“Oh, I do wish I could make music out of that big thing!” she cried pointing to the cello.
“You have to be born to it,” replied Mr. Gilroy solemnly, sawing away with all his might. “It’s an easier matter to blow a tune through that—” he jerked his head in the direction of Mr. Mellitz’s gleaming trombone, whose huge tones fairly drowned out the voices of the other instruments. Mr. Mellitz, though he might have taken offense at the disparaging manner in which his colleague referred to his instrument, seemed not to have heard Mr. Gilroy’s remark. He sat behind the other three, directly under the window, staring fixedly down the shining tube of the trombone at his music;—a meager, melancholy looking man, little given to sociable conversation, with a tallow-colored face which just now was swollen out as he forced all the breath in his lean body into the mouthpiece.
“Why,” wondered Jane, “did he choose to play the trombone?”
With her hands folded in her lap, she sat watching him fixedly, as he pushed his slide up and down. All around her people were dancing, eating, drinking, talking, laughing. People were leaving, people were coming—she was not thinking about them—she was not even thinking about solemn Mr. Mellitz nor of how Mr. Gilroy coaxed his deep, sweet tones out of the frayed strings of his old cello.
She was wondering where Paul was. The very gaiety of the family reunion made her feel the absence of the outcast all the more keenly. Her cheerful hope of his return had waned steadily during the past weeks. There was no news of him, although Mr. Lambert himself had tried to trace him. No, he was gone.
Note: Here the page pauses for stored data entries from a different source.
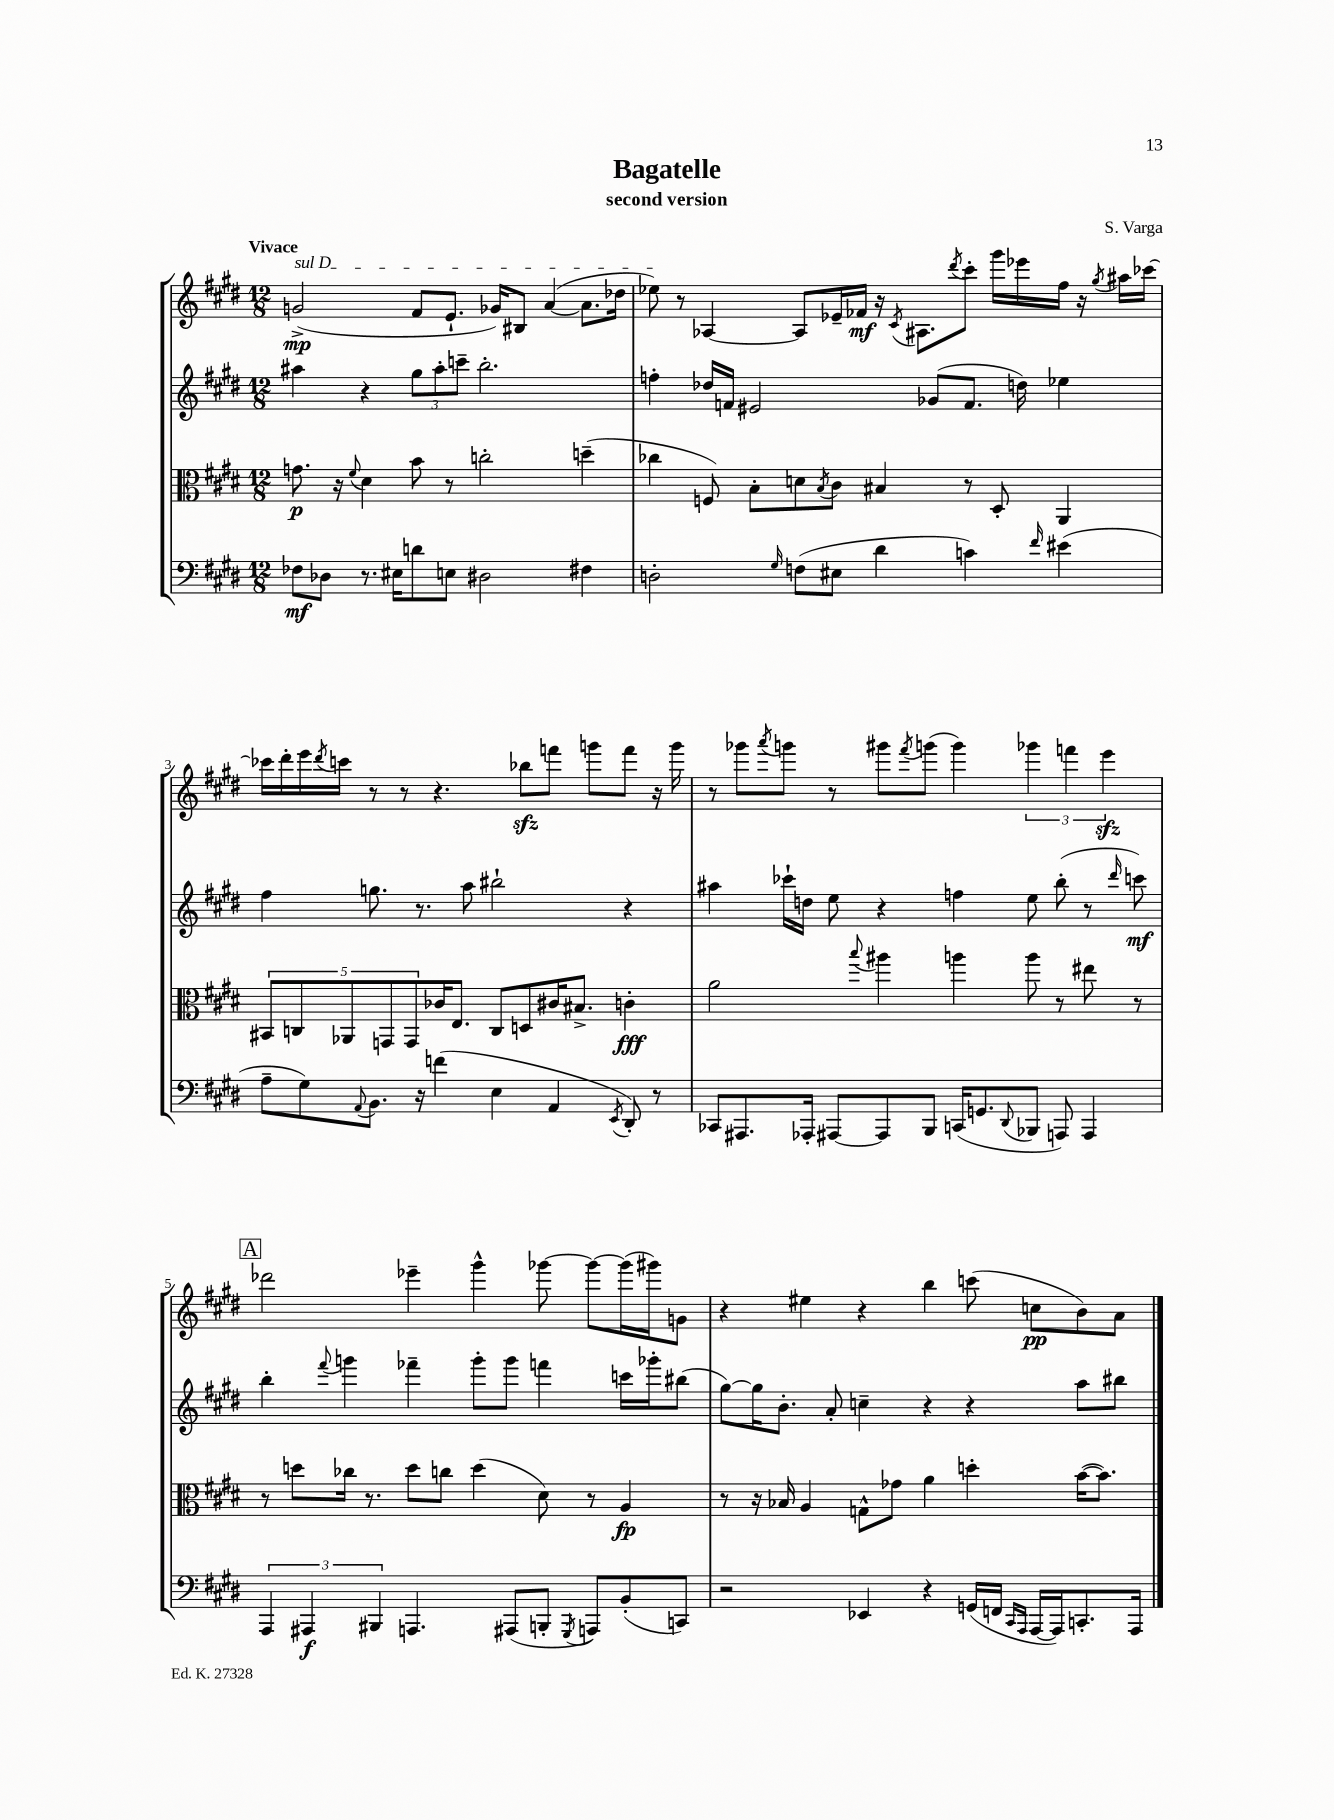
\header { title = "Bagatelle" composer = "S. Varga" subtitle = "second version" }
<<
\new StaffGroup <<
\new Staff = "s0" {
    \clef treble \key e \major \numericTimeSignature \time 12/8 \tempo "Vivace"
    \once \override TextSpanner.bound-details.left.text = \markup { \italic "sul D" } g'2->\mp\startTextSpan( fis'8 e'8.-! ges'16) bis8 a'4~( a'8. des''16 |
    ees''8\stopTextSpan) r8 aes4~ aes8 ees'16-- fes'16\mf r16 \acciaccatura { cis'8 } ais8. \acciaccatura { dis'''8 } cis'''8-. gis'''16 ees'''16 fis''16 r16 \acciaccatura { gis''8 } ais''16 ces'''16~ |
    ces'''16 dis'''16-. e'''16 \acciaccatura { dis'''8 } c'''16 r8 r8 r4. bes''8\sfz f'''8 g'''8 f'''8 r16 g'''16 |
    r8 ges'''8 \acciaccatura { a'''8 } g'''8 r8 gis'''8 \acciaccatura { fis'''8 } g'''8( g'''4) \tuplet 3/2 { ges'''4 f'''4 e'''4\sfz } |
    \mark \markup { \box "A" } des'''2 ees'''4-- gis'''4-^ ges'''8~ ges'''8~ ges'''16( gis'''16) g'8 |
    r4 eis''4 r4 b''4 c'''8( c''8\pp b'8) a'8 \bar "|." |
}
\new Staff = "s1" {
    \clef treble \key e \major \numericTimeSignature \time 12/8
    ais''4 r4 \tuplet 3/2 { gis''8 ais''8-. c'''8-- } b''2.-. |
    f''4-. des''16 f'16 eis'2 ges'8( f'8. d''16) ees''4 |
    fis''4 g''8. r8. a''8 bis''2-! r4 |
    ais''4 ces'''16-! d''16 e''8 r4 f''4 e''8 b''8-.( r8 \grace { dis'''16 } c'''8\mf) |
    \mark \markup { \box "A" } b''4-. \appoggiatura { fis'''8 } g'''4 fes'''4-- g'''8-. g'''8 f'''4 c'''16 ges'''16-. bis''8( |
    gis''8~) gis''16 b'8.-. a'8-. c''4-- r4 r4 a''8 bis''8 \bar "|." |
}
\new Staff = "s2" {
    \clef alto \key e \major \numericTimeSignature \time 12/8
    g'8.\p r16 \appoggiatura { fis'8 } dis'4 b'8 r8 c''2-. d''4--( |
    ces''4 f8) b8-. d'8 \acciaccatura { b8 } cis'8 bis4 r8 dis8-. a,4 |
    \tuplet 5/4 { bis,8 c8 aes,8 g,8 g,8 } ces'16 e8. c8 d8 cis'16 bis8.-> c'4-.\fff |
    a'2 \appoggiatura { b''8 } ais''4 a''4 a''8 r8 eis''8 r8 |
    \mark \markup { \box "A" } r8 d''8 ces''16 r8. d''8 c''8 d''4( dis'8) r8 a4\fp |
    r8 r16 bes16 a4 g8-^ ges'8 a'4 d''4-. b'16~( b'8.) \bar "|." |
}
\new Staff = "s3" {
    \clef bass \key e \major \numericTimeSignature \time 12/8
    fes8\mf des8 r8. eis16 d'8 e8 dis2 fis4 |
    d2-. \grace { gis16 } f8( eis8 dis'4 c'4) \grace { fis'16 } eis'4( |
    a8-- gis8) \appoggiatura { a,8 } b,8. r16 f'4( e4 a,4 \acciaccatura { e,8 } dis,8-.) r8 |
    ces,8 ais,,8. aes,,16-. ais,,8~ ais,,8 b,,8 c,16( g,8. \appoggiatura { dis,8 } bes,,8 a,,8) a,,4 |
    \mark \markup { \box "A" } \tuplet 3/2 { a,,4 ais,,4\f bis,,4 } a,,4. ais,,8( b,,8-. \acciaccatura { gis,,8 } a,,8) b,8-.( c,8) |
    r2 ees,4 r4 g,16( f,16 \grace { cis,16 a,,16 } a,,16~ a,,16) c,8.-. a,,16 \bar "|." |
}
>>
>>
“Well, my lassie, if you watch us hard enough no doubt you’ll learn a thing or two about it,” remarked Mr. Gilroy, when the music came to a stop at the end of the dance, and the musicians mopped their perspiring faces. “Here, take this bow, since you’re so curious, and have a try at it, while I breathe easy a moment or two.” He put the neck of his cello into her hand, and showed her how to press her fingers on the strings.
“Now, just take the bow so—like this, see? That’s better—and bite the string with it—”
Jane laughingly tried to do as she was told, but the sound that the instrument emitted under her touch showed only too plainly that sweetly as it could sing under the fingers of Mr. Gilroy it had a very different temper for rash amateurs.
As she looked up, laughing, into the old man’s face, she suddenly caught her breath in a gasp. Through the window, just behind the long head of Mr. Mellitz, it seemed to her that she had seen a face—though the next moment it had disappeared.
“What is it?” inquired Mr. Gilroy, noticing her frightened expression. “Aren’t seeing ghosts are ye?” he added jocosely.